Limiting of the Innate Immune Response by SF3A-Dependent Control of MyD88 Alternative mRNA Splicing (original) (raw)
Figure 4
qPCR assay demonstrates that inhibition of SF3A1 or SF3B1 enhances production of MyD88S mRNA.
(A) Depicts the MyD88L and MyD88S alternate mRNA splice forms as well as the location of the primers used to monitor the production of MyD88L or MyD88S. qPCR primers to detect either MyD88L or MyD88S are shown in black. Reverse transcription primers to detect MyD88S are shown in red.

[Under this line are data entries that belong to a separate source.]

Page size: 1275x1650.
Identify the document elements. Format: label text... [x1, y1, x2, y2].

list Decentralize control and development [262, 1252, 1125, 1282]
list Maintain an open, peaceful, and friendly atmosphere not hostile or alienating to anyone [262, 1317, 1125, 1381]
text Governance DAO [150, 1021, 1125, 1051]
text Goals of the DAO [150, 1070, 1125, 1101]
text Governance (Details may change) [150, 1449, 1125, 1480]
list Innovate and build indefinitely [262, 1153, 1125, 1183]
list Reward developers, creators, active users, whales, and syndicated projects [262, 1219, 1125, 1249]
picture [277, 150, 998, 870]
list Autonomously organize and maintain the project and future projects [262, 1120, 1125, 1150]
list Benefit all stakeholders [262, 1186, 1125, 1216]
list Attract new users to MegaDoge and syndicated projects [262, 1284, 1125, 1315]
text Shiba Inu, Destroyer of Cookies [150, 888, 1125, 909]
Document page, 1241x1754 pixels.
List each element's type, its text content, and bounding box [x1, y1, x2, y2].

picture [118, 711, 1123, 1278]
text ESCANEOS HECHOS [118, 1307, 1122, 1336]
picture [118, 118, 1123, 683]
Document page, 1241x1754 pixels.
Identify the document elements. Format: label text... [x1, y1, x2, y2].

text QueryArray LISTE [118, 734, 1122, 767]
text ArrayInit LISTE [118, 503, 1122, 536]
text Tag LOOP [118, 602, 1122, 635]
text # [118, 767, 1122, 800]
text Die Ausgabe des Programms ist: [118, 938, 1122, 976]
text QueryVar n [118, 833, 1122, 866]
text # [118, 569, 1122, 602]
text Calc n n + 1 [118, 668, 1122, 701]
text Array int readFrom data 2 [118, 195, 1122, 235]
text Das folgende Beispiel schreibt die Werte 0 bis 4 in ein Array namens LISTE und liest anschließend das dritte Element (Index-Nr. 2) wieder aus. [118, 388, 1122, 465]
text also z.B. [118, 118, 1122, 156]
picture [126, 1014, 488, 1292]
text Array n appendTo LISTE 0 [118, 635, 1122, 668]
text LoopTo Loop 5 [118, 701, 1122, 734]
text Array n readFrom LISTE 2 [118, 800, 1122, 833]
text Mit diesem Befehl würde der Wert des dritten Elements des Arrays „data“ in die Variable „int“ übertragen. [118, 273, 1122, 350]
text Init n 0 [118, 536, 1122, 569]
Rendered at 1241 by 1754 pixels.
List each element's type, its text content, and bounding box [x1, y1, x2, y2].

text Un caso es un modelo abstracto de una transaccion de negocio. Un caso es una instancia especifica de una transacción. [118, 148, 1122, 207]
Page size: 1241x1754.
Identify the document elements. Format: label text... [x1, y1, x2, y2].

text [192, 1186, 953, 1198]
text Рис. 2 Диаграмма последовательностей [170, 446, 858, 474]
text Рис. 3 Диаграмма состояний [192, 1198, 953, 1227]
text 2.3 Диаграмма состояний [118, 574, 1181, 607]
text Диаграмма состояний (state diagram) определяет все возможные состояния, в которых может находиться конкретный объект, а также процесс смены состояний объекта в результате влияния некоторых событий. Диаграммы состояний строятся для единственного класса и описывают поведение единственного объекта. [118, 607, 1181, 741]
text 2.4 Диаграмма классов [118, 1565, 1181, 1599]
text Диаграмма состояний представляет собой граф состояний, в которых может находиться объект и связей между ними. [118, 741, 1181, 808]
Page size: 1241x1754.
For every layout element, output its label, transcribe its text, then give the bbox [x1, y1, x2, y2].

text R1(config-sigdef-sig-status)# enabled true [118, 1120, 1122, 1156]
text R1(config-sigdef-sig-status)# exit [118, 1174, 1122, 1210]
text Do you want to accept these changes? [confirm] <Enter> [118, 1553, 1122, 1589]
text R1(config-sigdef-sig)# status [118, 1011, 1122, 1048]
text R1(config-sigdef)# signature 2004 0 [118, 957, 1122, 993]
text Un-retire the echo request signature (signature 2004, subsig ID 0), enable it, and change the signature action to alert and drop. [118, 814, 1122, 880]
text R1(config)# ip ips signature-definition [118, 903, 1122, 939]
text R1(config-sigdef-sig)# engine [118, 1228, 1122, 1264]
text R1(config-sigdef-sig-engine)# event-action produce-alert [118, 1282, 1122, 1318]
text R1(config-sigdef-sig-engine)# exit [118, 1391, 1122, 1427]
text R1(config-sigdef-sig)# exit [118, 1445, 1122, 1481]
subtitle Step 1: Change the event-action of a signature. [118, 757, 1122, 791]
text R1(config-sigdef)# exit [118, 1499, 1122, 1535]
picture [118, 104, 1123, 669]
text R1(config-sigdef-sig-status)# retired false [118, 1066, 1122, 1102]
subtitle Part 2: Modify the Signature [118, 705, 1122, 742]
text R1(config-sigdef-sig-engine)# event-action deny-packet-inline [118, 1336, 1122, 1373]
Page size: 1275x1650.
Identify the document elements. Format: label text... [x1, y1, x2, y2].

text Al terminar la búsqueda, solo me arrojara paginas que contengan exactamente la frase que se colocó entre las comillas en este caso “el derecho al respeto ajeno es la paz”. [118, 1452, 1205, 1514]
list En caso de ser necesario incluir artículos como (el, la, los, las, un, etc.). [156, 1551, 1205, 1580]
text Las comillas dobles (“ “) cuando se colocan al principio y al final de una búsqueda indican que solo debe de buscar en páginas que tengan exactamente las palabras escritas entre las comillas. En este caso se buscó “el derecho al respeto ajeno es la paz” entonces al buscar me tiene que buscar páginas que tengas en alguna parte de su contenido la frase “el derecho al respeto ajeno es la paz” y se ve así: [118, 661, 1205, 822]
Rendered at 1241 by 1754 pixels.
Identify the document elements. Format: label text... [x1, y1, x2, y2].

Reverse transcription primers to detect both MyD88L and MyD88S simultaneously are shown in green. (B) The indicated siRNAs were transfected into RAW264.7 cells, the cells were stimulated with LPS as indicated, and MyD88L and MyD88S mRNA levels were monitored by qPCR. (C) Cells were transfected with the indicated siRNAs, were stimulated with LPS, and MyD88L and MyD88S mRNA levels were monitored by qPCR. (D) RAW264.7 cells were treated with 1.1 ng/ml SSA for six hours, were subsequently exposed to LPS for six hours (in the presence of SSA), and βactin, MyD88L and MyD88S mRNA levels were monitored by qPCR (normalized relative to βactin primers that cross intron 3). RNA of 1 is defined as MyD88L or MyD88S mRNA levels in the presence of the control non-targetting siRNA in the absence of LPS (B) or in the presence of LPS (C and D).